Textauszug:
----
Strategien
19. August 2024

Hohe Rendite und heiße Luft: Investieren in EU-Emissionsrechte

Mit dem regulierten CO₂-Markt möchte die EU den Weg zur Nettonull bis 2050 ebnen. Während die Industrie die CO₂-Zertifikate für ihre Treibhausgasemissionen einlöst, entdecken auch Investoren die Emissionsrechte als interessante Anlageklasse. Der große Durchbruch lässt aber noch auf sich warten.

Wenn Steffen Hörter Zuteilungskurven erläutert und Preisprognosen für unterschiedliche Szenarien skizziert, ist der Geschäfts­führer der Munich-Re-Tochter MR Investment Partners bei seinem Thema. Mit den EU-Emissionszertifikaten für CO₂ möchte er eine Anlage ins Blickfeld der Investoren rücken, die es bis vor wenigen Jahren nicht gab und die – wenn alles nach Plan läuft – in einigen Jahren schon wieder schrumpfen wird. Bis dahin aber dürften die CO₂-Investments nach Einschätzung vieler Experten eine stattliche Rendite abwerfen. Doch der Reihe nach.

Im Jahr 2005 etablierte die EU die European Union Allowances (EUA) als zentrales Klimaschutzinstrument. Per Richtlinie verpflichtet sie Firmen emissionsintensiver Industrien dazu, für ihre Treibhausgasemissionen eine entsprechende Anzahl an Zertifikaten einzulösen – ein EUA je Tonne CO₂ oder des entsprechenden Äquivalents anderer Gase. Der Geltungsbereich wird schrittweise von Anlagen der Strom- und Wärmeerzeugung und Industrien wie Chemie und Stahl ausgeweitet, seit diesem Jahr auch auf den ­Seeverkehr. Die Zertifikate teilen die EU respektive die EU-Staaten teils kostenfrei zu, teils werden diese an Börsen wie der Leipziger Energiebörse EEX versteigert und gehandelt. Nach dem Prinzip „Cap-and-Trade“ wird die Ausgabe begrenzt, die Marktteilnehmer können die EUAs aber untereinander handeln. Dabei drosselt die EU jedes Jahr die Ausgabe neuer Zertifikate. So soll der CO₂-Preis steigen und über Anstrengungen zur Dekarbonisierung ein ­langfristiger Reduktionspfad erreicht werden.
----
Datenabschnitt:
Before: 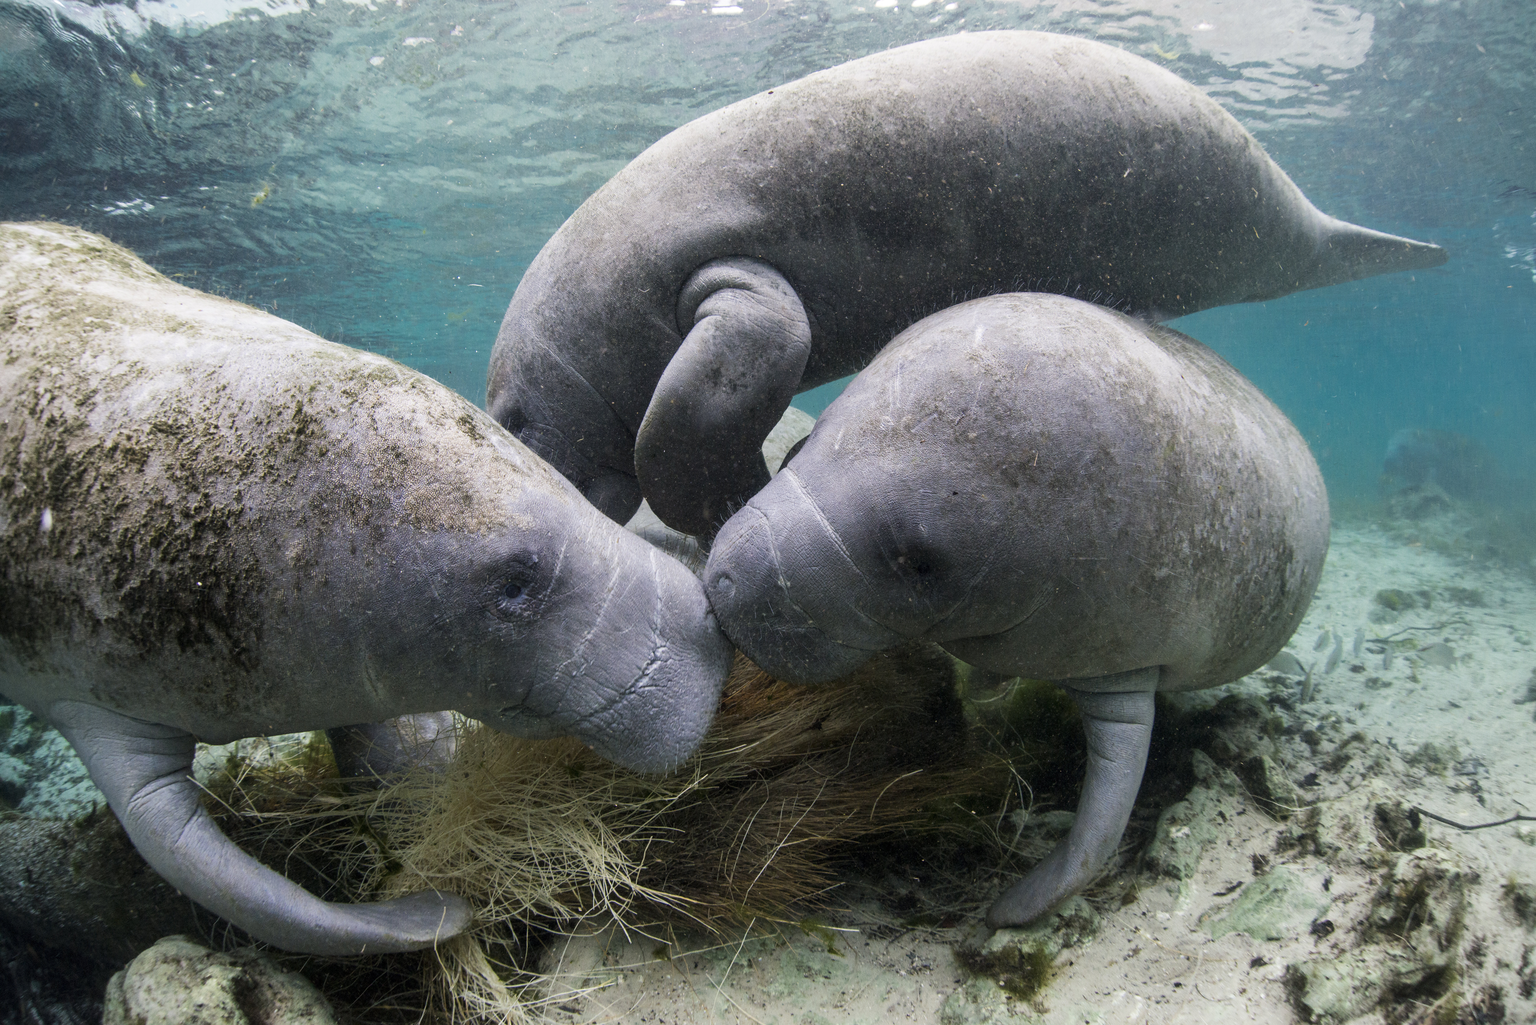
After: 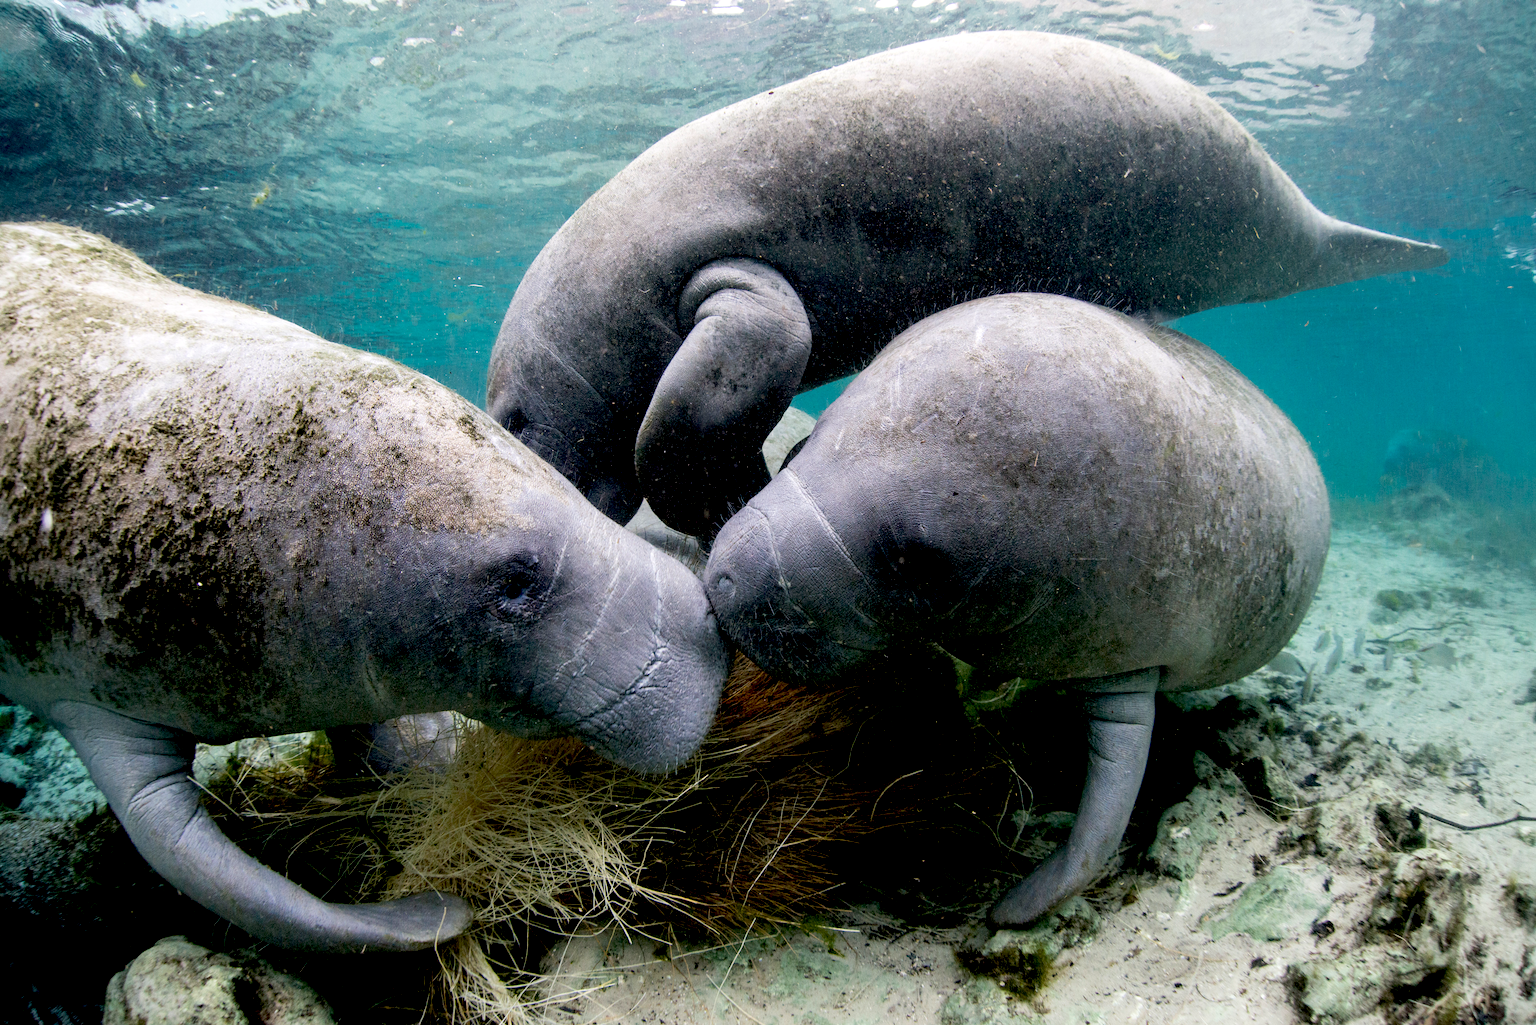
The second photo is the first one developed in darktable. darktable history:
exposure: black level correction 0.024, exposure 0.182 EV, compensate exposure bias true, compensate highlight preservation false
----
Bitte kopiere aus dem Text über EU-Emissionsrechte wörtlich die Stelle von „Wenn Steffen Hörter“ bis einschließlich „der Reihe nach.“.

Vollständige Antwort:
Wenn Steffen Hörter Zuteilungskurven erläutert und Preisprognosen für unterschiedliche Szenarien skizziert, ist der Geschäfts­führer der Munich-Re-Tochter MR Investment Partners bei seinem Thema. Mit den EU-Emissionszertifikaten für CO₂ möchte er eine Anlage ins Blickfeld der Investoren rücken, die es bis vor wenigen Jahren nicht gab und die – wenn alles nach Plan läuft – in einigen Jahren schon wieder schrumpfen wird. Bis dahin aber dürften die CO₂-Investments nach Einschätzung vieler Experten eine stattliche Rendite abwerfen. Doch der Reihe nach.